We are wading through a culture of cover-ups. There are claims of corruption and greed in the Grenfell Tower tragedy; the now historic refusal of the bishop of Winchester to publish the Steele report, and this week six Church of England bishops accused of ignoring abuse claims; and last but not least, the Jersey care home crisis.
People rightly long for and call for the truth. But like anything precious, the truth needs to be handled with care.
Truth can be something of a double-edged sword. Many of us want privacy for ourselves and public truth for others.
Rightly, nothing else rouses us to easy anger as much as a cover-up. The truth is what makes responsible people accountable, and it’s the issue of accountability that mattes.
The anger we feel about a cover up is energised by this failure of accountability. It is not just an abuse of truth, but an abuse of power as well. It’s this double whammy of twisted truth and abused power that makes us both frightened and cross. I’m sure the fear energisers the anger.
Power is also double-edged like truth. There is an attractive aspect to power. When things have gone wrong, when the wounded are abused, the poor are ignored and the weak are crushed, the power to protect and put things right is what stands between hope and despair, justice and injustice.
But as we know only too well from the cover-ups, this power can be misused to hide the truth about the abuses that have taken place. We get angry because we know It should have been used to help not to hide. It is entirely right to get angry about this double failure of power – failure to put right and misuse to cover up.
Context it everything. We need to know when to use them and when to complain about their misuse.
One new arena in which the abuse of power has been claimed is that of ‘white privilege’. What I have found most difficult about this new public angst is what seems to me to be a rather narrow minded and dogmatic failure to tell the different between the two kinds of power.
The progressive and racist fury about ‘white privilege’ which is sweeping our universities and parts of our media mistakes the nature of power. It assumes that all power is being used abusively and collectively.

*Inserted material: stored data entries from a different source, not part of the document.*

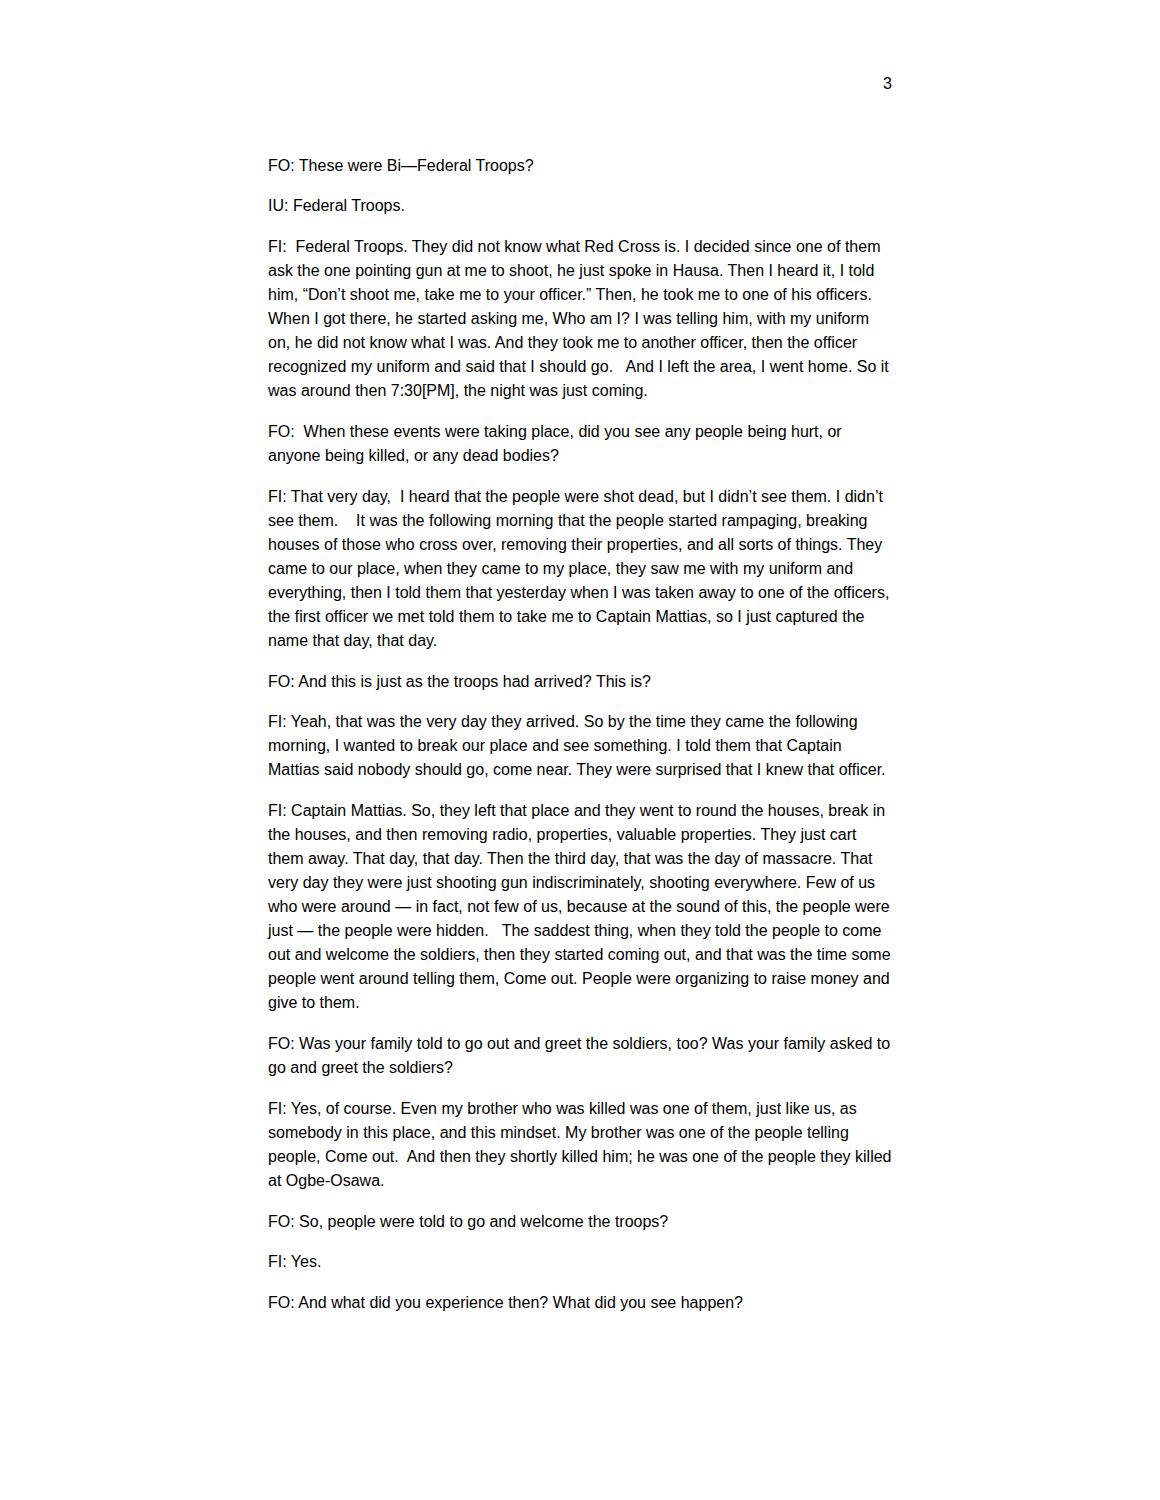3
FO: These were Bi—Federal Troops?
IU: Federal Troops.
FI: Federal Troops. They did not know what Red Cross is. I decided since one of them ask the one pointing gun at me to shoot, he just spoke in Hausa. Then I heard it, I told him, “Don’t shoot me, take me to your officer.” Then, he took me to one of his officers. When I got there, he started asking me, Who am I? I was telling him, with my uniform on, he did not know what I was. And they took me to another officer, then the officer recognized my uniform and said that I should go. And I left the area, I went home. So it was around then 7:30[PM], the night was just coming.
FO: When these events were taking place, did you see any people being hurt, or anyone being killed, or any dead bodies?
FI: That very day, I heard that the people were shot dead, but I didn’t see them. I didn’t see them. It was the following morning that the people started rampaging, breaking houses of those who cross over, removing their properties, and all sorts of things. They came to our place, when they came to my place, they saw me with my uniform and everything, then I told them that yesterday when I was taken away to one of the officers, the first officer we met told them to take me to Captain Mattias, so I just captured the name that day, that day.
FO: And this is just as the troops had arrived? This is?
FI: Yeah, that was the very day they arrived. So by the time they came the following morning, I wanted to break our place and see something. I told them that Captain Mattias said nobody should go, come near. They were surprised that I knew that officer.
FI: Captain Mattias. So, they left that place and they went to round the houses, break in the houses, and then removing radio, properties, valuable properties. They just cart them away. That day, that day. Then the third day, that was the day of massacre. That very day they were just shooting gun indiscriminately, shooting everywhere. Few of us who were around — in fact, not few of us, because at the sound of this, the people were just — the people were hidden. The saddest thing, when they told the people to come out and welcome the soldiers, then they started coming out, and that was the time some people went around telling them, Come out. People were organizing to raise money and give to them.
FO: Was your family told to go out and greet the soldiers, too? Was your family asked to go and greet the soldiers?
FI: Yes, of course. Even my brother who was killed was one of them, just like us, as somebody in this place, and this mindset. My brother was one of the people telling people, Come out. And then they shortly killed him; he was one of the people they killed at Ogbe-Osawa.
FO: So, people were told to go and welcome the troops?
FI: Yes.
FO: And what did you experience then? What did you see happen?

The MP David Lammy slipped too easily into this assumption of abuse when he insisted that the enquiry of the Grenfell tower disaster had to be led by someone who wasn’t white and wasn’t upper class (whatever that means nowadays.) Behind this kind of politically correct reflex accusation lies just the same kind of easy accusatory assumption that fuels all racism and all bigotry; the assumption that someone is bad or incompetent because of their collective associations.
If ever I am asked to check my privilege (which is a kind of inverted racism) I want to reply – “what I am willing to check is my responsibility.” In other words, in the face of the uninformed assumption that I am an abuser of whatever power I have, I want to insist that I am determined to use whatever gifts, or privileges I may have as a responsibility.
Power is doubled edged. It can be twisted into abuse – or it can be harnessed to rescue.
Long before I became a Christian I came across a saying of Jesus that haunted me. “From those to whom much is given, much will be expected.” (Luke 12.48)
I wrote it out on an index card and put it on the centre of my bookshelves to think about. I was only a pretty average teenager, but I knew that I had a roof over my head, a few friends, health, and a good education. I knew I had been given a lot. And I was beginning to suspect that a lot was going to be asked of me, or ought to be asked of me.
“Privilege” though, assumes an abuse of power. There are times when privilege is the right term to use, and peopled need to be held to account for it. But to apply it to a whole race (whites) is racist. To apply it to a whole class is the politics of envy. Like a surgeon, we need to apply these diagnoses specifically and only when we know enough facts. But in the public space of progressive politics, accusations are thrown around like a drunk throwing punches at imaginary attackers.
The Social Justice movement acts too often like a public demagogue, shouting accusations targeting one group after another in a kind of racist or collectivist blame game.
Power is not always about privilege. It can and should be about the potential for good.
We need to tell the difference between responsibility and power. It’s an aspect of telling the truth.